Saved entries
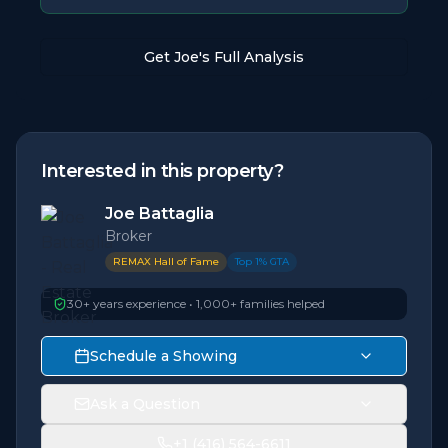
Get Joe's Full Analysis
Interested in this property?
Joe Battaglia
Broker
REMAX Hall of Fame
Top 1% GTA
30+ years experience • 1,000+ families helped
Schedule a Showing
Ask a Question
+1 (416) 564-6611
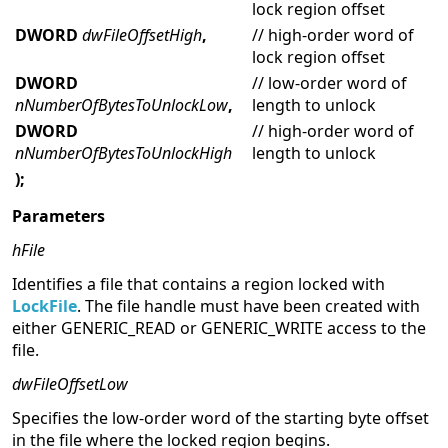
lock region offset
DWORD
dwFileOffsetHigh
,
// high-order word of
lock region offset
DWORD
// low-order word of
nNumberOfBytesToUnlockLow
,
length to unlock
DWORD
// high-order word of
nNumberOfBytesToUnlockHigh
length to unlock
);
Parameters
hFile
Identifies a file that contains a region locked with
LockFile
. The file handle must have been created with
either GENERIC_READ or GENERIC_WRITE access to the
file.
dwFileOffsetLow
Specifies the low-order word of the starting byte offset
in the file where the locked region begins.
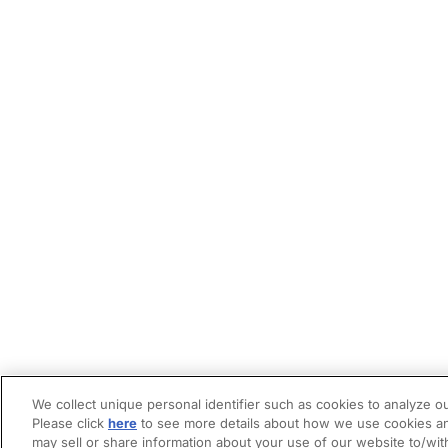
We collect unique personal identifier such as cookies to analyze ou
Please click
here
to see more details about how we use cookies an
may sell or share information about your use of our website to/wit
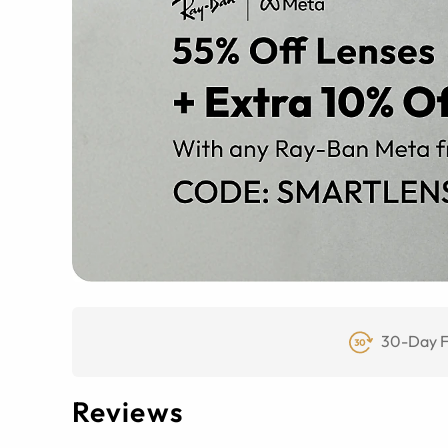
30-Day F
Reviews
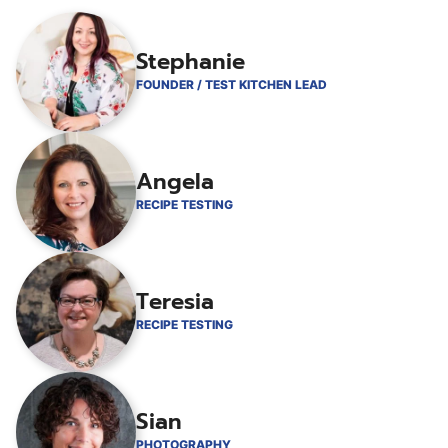
Stephanie
FOUNDER / TEST KITCHEN LEAD
Angela
RECIPE TESTING
Teresia
RECIPE TESTING
Sian
PHOTOGRAPHY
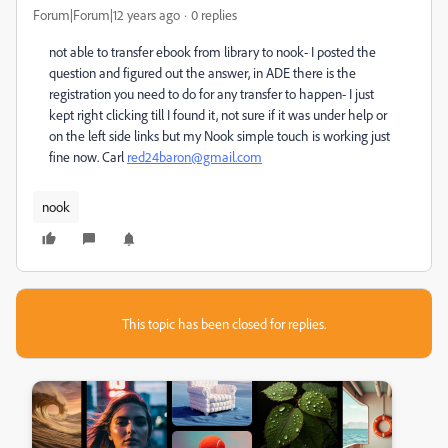
Forum|Forum|12 years ago
0 replies
not able to transfer ebook from library to nook- I posted the
question and figured out the answer, in ADE there is the
registration you need to do for any transfer to happen- I just
kept right clicking till I found it, not sure if it was under help or
on the left side links but my Nook simple touch is working just
fine now. Carl
red24baron@gmail.com
nook
This topic has been closed for replies.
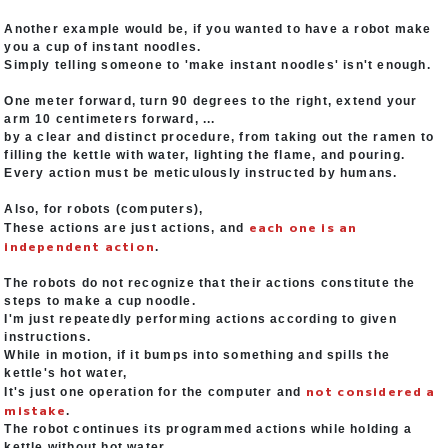
Another example would be, if you wanted to have a robot make
you a cup of instant noodles.
Simply telling someone to 'make instant noodles' isn't enough.
One meter forward, turn 90 degrees to the right, extend your
arm 10 centimeters forward, ...
by a clear and distinct procedure, from taking out the ramen to
filling the kettle with water, lighting the flame, and pouring.
Every action must be meticulously instructed by humans.
Also, for robots (computers),
each one is an
These actions are just actions, and
independent action
.
The robots do not recognize that their actions constitute the
steps to make a cup noodle.
I'm just repeatedly performing actions according to given
instructions.
While in motion, if it bumps into something and spills the
kettle's hot water,
not considered a
It's just one operation for the computer and
mistake
.
The robot continues its programmed actions while holding a
kettle without hot water.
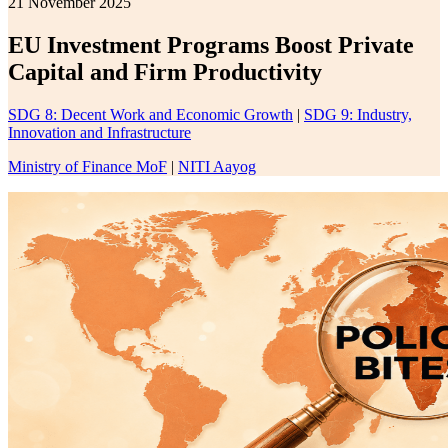
21 November 2025
EU Investment Programs Boost Private
Capital and Firm Productivity
SDG 8: Decent Work and Economic Growth
|
SDG 9: Industry,
Innovation and Infrastructure
Ministry of Finance MoF
|
NITI Aayog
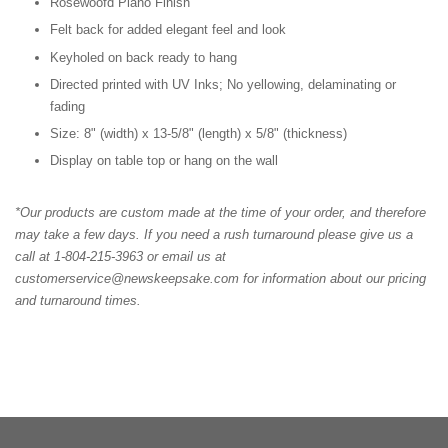
Rosewoofd Piano Finish
Felt back for added elegant feel and look
Keyholed on back ready to hang
Directed printed with UV Inks; No yellowing, delaminating or
fading
Size: 8" (width) x 13-5/8" (length) x 5/8" (thickness)
Display on table top or hang on the wall
*Our products are custom made at the time of your order, and therefore
may take a few days. If you need a rush turnaround please give us a
call at 1-804-215-3963 or email us at
customerservice@newskeepsake.com for information about our pricing
and turnaround times.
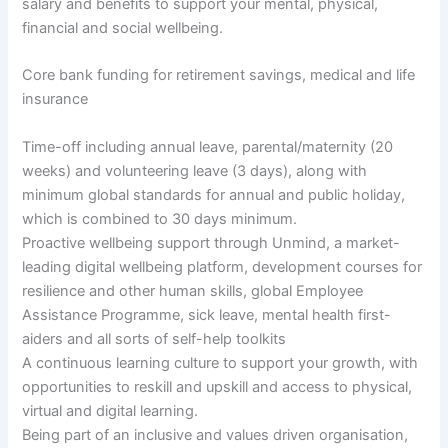
salary and benefits to support your mental, physical,
financial and social wellbeing.
Core bank funding for retirement savings, medical and life
insurance
Time-off including annual leave, parental/maternity (20
weeks) and volunteering leave (3 days), along with
minimum global standards for annual and public holiday,
which is combined to 30 days minimum.
Proactive wellbeing support through Unmind, a market-
leading digital wellbeing platform, development courses for
resilience and other human skills, global Employee
Assistance Programme, sick leave, mental health first-
aiders and all sorts of self-help toolkits
A continuous learning culture to support your growth, with
opportunities to reskill and upskill and access to physical,
virtual and digital learning.
Being part of an inclusive and values driven organisation,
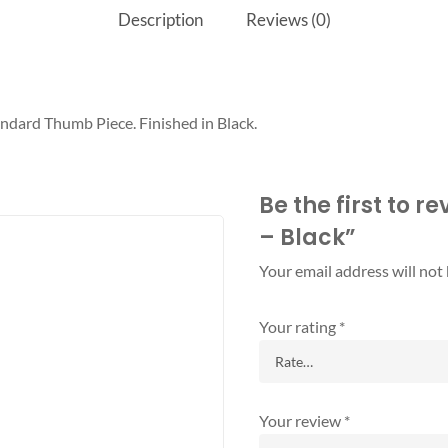
Description
Reviews (0)
ndard Thumb Piece. Finished in Black.
Be the first to r
– Black”
Your email address will not
Your rating
*
Your review
*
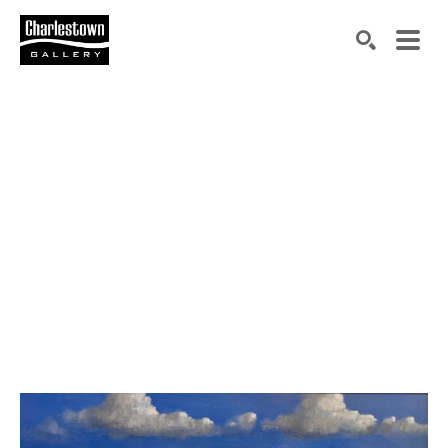
Search by keyword, artist name, artwork title or exh
SEARCH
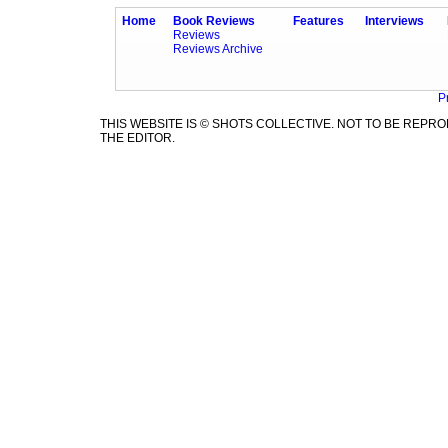
Home
Book Reviews
Features
Interviews
Reviews
Reviews Archive
P
THIS WEBSITE IS © SHOTS COLLECTIVE. NOT TO BE REP
THE EDITOR.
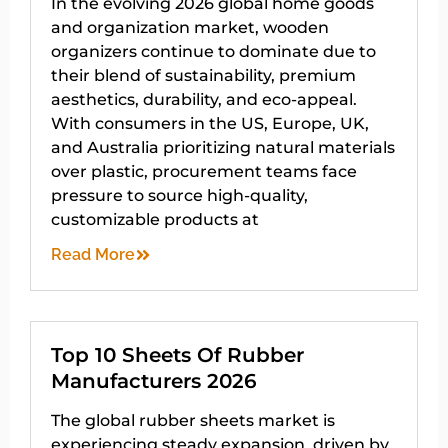
In the evolving 2026 global home goods
and organization market, wooden
organizers continue to dominate due to
their blend of sustainability, premium
aesthetics, durability, and eco-appeal.
With consumers in the US, Europe, UK,
and Australia prioritizing natural materials
over plastic, procurement teams face
pressure to source high-quality,
customizable products at
Read More
Top 10 Sheets Of Rubber
Manufacturers 2026
The global rubber sheets market is
experiencing steady expansion, driven by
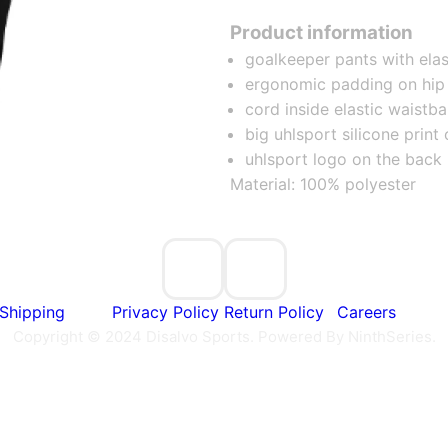
Product information
goalkeeper pants with elas
ergonomic padding on hip
cord inside elastic waistb
big uhlsport silicone print 
uhlsport logo on the back
Material: 100% polyester
Shipping
Privacy Policy
Return Policy
Careers
Copyright © 2024 Disalvo Sports. Powered By NinthSeries.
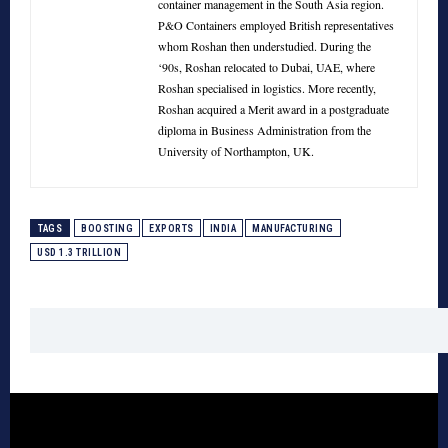
container management in the South Asia region.
P&O Containers employed British representatives
whom Roshan then understudied. During the
‘90s, Roshan relocated to Dubai, UAE, where
Roshan specialised in logistics. More recently,
Roshan acquired a Merit award in a postgraduate
diploma in Business Administration from the
University of Northampton, UK.
TAGS
BOOSTING
EXPORTS
INDIA
MANUFACTURING
USD 1.3 TRILLION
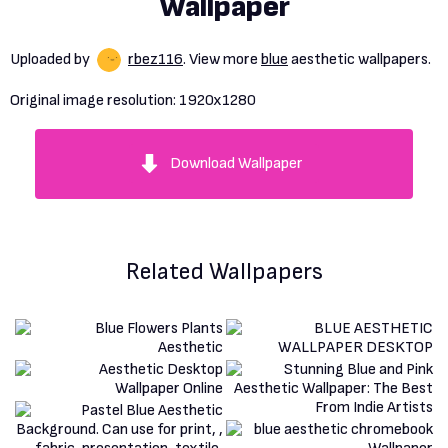
Wallpaper
Uploaded by
rbez116
. View more
blue
aesthetic wallpapers.
Original image resolution:
1920x1280
Download Wallpaper
Related Wallpapers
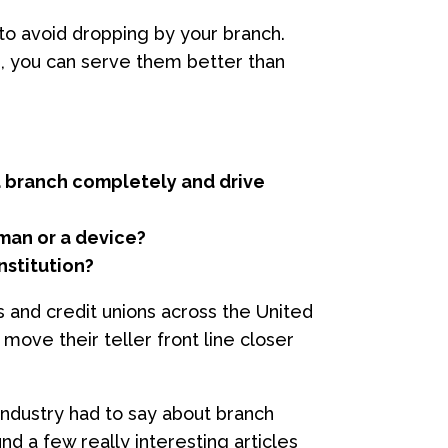
o avoid dropping by your branch.
, you can serve them better than
 a branch completely and drive
human or a device?
nstitution?
 and credit unions across the United
move their teller front line closer
 industry had to say about branch
d a few really interesting articles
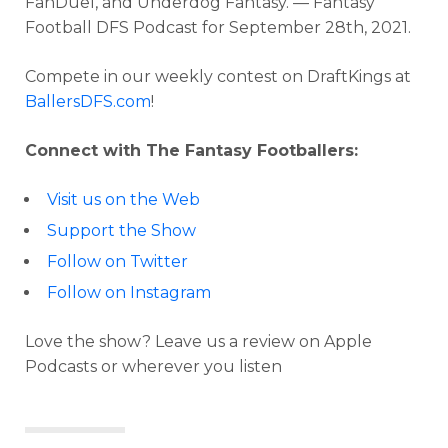
FanDuel, and Underdog Fantasy. — Fantasy
Football DFS Podcast for September 28th, 2021.
Compete in our weekly contest on DraftKings at
BallersDFS.com
!
Connect with The Fantasy Footballers:
Visit us on the Web
Support the Show
Follow on Twitter
Follow on Instagram
Love the show? Leave us a review on Apple
Podcasts or wherever you listen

**AIM OF THE EXERCISE**
Transcribe the text of every row above line for line. Leave the pictures out of your answer.

**OUTPUT BELOW**
Get Joe's Full Analysis
Interested in this property?
Joe Battaglia
Broker
REMAX Hall of Fame
Top 1% GTA
30+ years experience • 1,000+ families helped
Schedule a Showing
Ask a Question
+1 (416) 564-6611
lock region offset
DWORD
dwFileOffsetHigh
,
// high-order word of
lock region offset
DWORD
// low-order word of
nNumberOfBytesToUnlockLow
,
length to unlock
DWORD
// high-order word of
nNumberOfBytesToUnlockHigh
length to unlock
);
Parameters
hFile
Identifies a file that contains a region locked with
LockFile
. The file handle must have been created with
either GENERIC_READ or GENERIC_WRITE access to the
file.
dwFileOffsetLow
Specifies the low-order word of the starting byte offset
in the file where the locked region begins.
We collect unique personal identifier such as cookies to analyze ou
Please click
here
to see more details about how we use cookies an
may sell or share information about your use of our website to/wit
30-Day F
Reviews
Stephanie
FOUNDER / TEST KITCHEN LEAD
Angela
RECIPE TESTING
Teresia
RECIPE TESTING
Sian
PHOTOGRAPHY
Forum|Forum|12 years ago
0 replies
not able to transfer ebook from library to nook- I posted the
question and figured out the answer, in ADE there is the
registration you need to do for any transfer to happen- I just
kept right clicking till I found it, not sure if it was under help or
on the left side links but my Nook simple touch is working just
fine now. Carl
red24baron@gmail.com
nook
This topic has been closed for replies.
Another example would be, if you wanted to have a robot make
you a cup of instant noodles.
Simply telling someone to 'make instant noodles' isn't enough.
One meter forward, turn 90 degrees to the right, extend your
arm 10 centimeters forward, ...
by a clear and distinct procedure, from taking out the ramen to
filling the kettle with water, lighting the flame, and pouring.
Every action must be meticulously instructed by humans.
Also, for robots (computers),
each one is an
These actions are just actions, and
independent action
.
The robots do not recognize that their actions constitute the
steps to make a cup noodle.
I'm just repeatedly performing actions according to given
instructions.
While in motion, if it bumps into something and spills the
kettle's hot water,
not considered a
It's just one operation for the computer and
mistake
.
The robot continues its programmed actions while holding a
kettle without hot water.
21 November 2025
EU Investment Programs Boost Private
Capital and Firm Productivity
SDG 8: Decent Work and Economic Growth
|
SDG 9: Industry,
Innovation and Infrastructure
Ministry of Finance MoF
|
NITI Aayog
Rosewoofd Piano Finish
Felt back for added elegant feel and look
Keyholed on back ready to hang
Directed printed with UV Inks; No yellowing, delaminating or
fading
Size: 8" (width) x 13-5/8" (length) x 5/8" (thickness)
Display on table top or hang on the wall
*Our products are custom made at the time of your order, and therefore
may take a few days. If you need a rush turnaround please give us a
call at 1-804-215-3963 or email us at
customerservice@newskeepsake.com for information about our pricing
and turnaround times.
salary and benefits to support your mental, physical,
financial and social wellbeing.
Core bank funding for retirement savings, medical and life
insurance
Time-off including annual leave, parental/maternity (20
weeks) and volunteering leave (3 days), along with
minimum global standards for annual and public holiday,
which is combined to 30 days minimum.
Proactive wellbeing support through Unmind, a market-
leading digital wellbeing platform, development courses for
resilience and other human skills, global Employee
Assistance Programme, sick leave, mental health first-
aiders and all sorts of self-help toolkits
A continuous learning culture to support your growth, with
opportunities to reskill and upskill and access to physical,
virtual and digital learning.
Being part of an inclusive and values driven organisation,
Description
Reviews (0)
ndard Thumb Piece. Finished in Black.
Be the first to r
– Black”
Your email address will not
Your rating
*
Your review
*
Search by keyword, artist name, artwork title or exh
SEARCH
Home
Book Reviews
Features
Interviews
Reviews
Reviews Archive
P
THIS WEBSITE IS © SHOTS COLLECTIVE. NOT TO BE REP
THE EDITOR.
In the evolving 2026 global home goods
and organization market, wooden
organizers continue to dominate due to
their blend of sustainability, premium
aesthetics, durability, and eco-appeal.
With consumers in the US, Europe, UK,
and Australia prioritizing natural materials
over plastic, procurement teams face
pressure to source high-quality,
customizable products at
Read More
Top 10 Sheets Of Rubber
Manufacturers 2026
The global rubber sheets market is
experiencing steady expansion, driven by
Product information
goalkeeper pants with elas
ergonomic padding on hip
cord inside elastic waistb
big uhlsport silicone print 
uhlsport logo on the back
Material: 100% polyester
Shipping
Privacy Policy
Return Policy
Careers
Copyright © 2024 Disalvo Sports. Powered By NinthSeries.
container management in the South Asia region.
P&O Containers employed British representatives
whom Roshan then understudied. During the
‘90s, Roshan relocated to Dubai, UAE, where
Roshan specialised in logistics. More recently,
Roshan acquired a Merit award in a postgraduate
diploma in Business Administration from the
University of Northampton, UK.
TAGS
BOOSTING
EXPORTS
INDIA
MANUFACTURING
USD 1.3 TRILLION
Wallpaper
Uploaded by
rbez116
. View more
blue
aesthetic wallpapers.
Original image resolution:
1920x1280
Download Wallpaper
Related Wallpapers
o avoid dropping by your branch.
, you can serve them better than
 a branch completely and drive
human or a device?
nstitution?
 and credit unions across the United
move their teller front line closer
 industry had to say about branch
d a few really interesting articles
FanDuel, and Underdog Fantasy. — Fantasy
Football DFS Podcast for September 28th, 2021.
Compete in our weekly contest on DraftKings at
BallersDFS.com
!
Connect with The Fantasy Footballers:
Visit us on the Web
Support the Show
Follow on Twitter
Follow on Instagram
Love the show? Leave us a review on Apple
Podcasts or wherever you listen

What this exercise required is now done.